An upsurge in inflation?

Posted on 21:19 by Unknown
There is a lot of concern about inflation. Most of it is based on perusing the following numbers of the year-on-year changes in price indexes:









Jul

Aug

Sep

Oct

CPI (IW)

11.9

11.7

11.6

11.5

WPI

-0.7

-0.2

0.5

1.3

WPI Food

13.3

14.0

15.7

13.4

WPI fruits,vegs

15.5

12.0

24.6

11.1


True inflation in India is somewhere between the CPI-IW (which overstates the importance of food) and the WPI (which overstates the importance of tradeables and thus the exchange rate). YOY CPI changes are stubbornly above 10\%, and the yoy WPI inflation seems to have risen in each of the above three changes.



However, the year-on-year growth is the summation of the changes of the last 12 months. To get a sense of what is going on in the recent period, and to not be confused by ancient information, it is essential to look at month-on-month changes. This requires seasonal adjustment.



At http://www.mayin.org/cycle.in, we have a program of regular release of this data, which includes month-on-month changes expressed as `seasonally adjusted annualised rates' (SAAR). This shows:









Jul

Aug

Sep

Oct

CPI (IW)

40.8

10.2

10.8

8.1

WPI

9.7

10.6

5.7

4.5

WPI Food

52.8

14.7

7.7

13.4

WPI fruits,vegs

39.6

-23.7

-3.6

33.2




This shows a rather different picture. We have food inflation, particularly with fruits and vegetables, given that we've just had a bad monsoon. But the overall WPI Food inflation contained one big jump in July and has slowed down after that.



The CPI(IW) gives a lot of weight to food. Hence, it showed a big value in July. After that, it has reported softer values.



The WPI itself was showing values around 10% in July and August, but gave values near 5% in September and October.

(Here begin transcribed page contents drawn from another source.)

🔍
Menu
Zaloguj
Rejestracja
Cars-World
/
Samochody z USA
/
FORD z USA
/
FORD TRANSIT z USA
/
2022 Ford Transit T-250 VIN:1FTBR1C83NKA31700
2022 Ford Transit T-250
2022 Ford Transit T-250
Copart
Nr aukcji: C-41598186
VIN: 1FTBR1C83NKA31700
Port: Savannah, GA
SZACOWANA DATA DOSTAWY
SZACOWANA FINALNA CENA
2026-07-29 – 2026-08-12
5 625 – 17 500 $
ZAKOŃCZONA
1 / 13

This, then, seems to be a relatively benign inflationary environment to me, particularly from the viewpoint of monetary policy. Monetary policy should not take interest in food prices in connection with a monsoon failure, because the time horizon over which monetary policy acts is long - perhaps between 9 and 18 months. By this time, conditions in WPI Food will have been reshaped by many new harvests.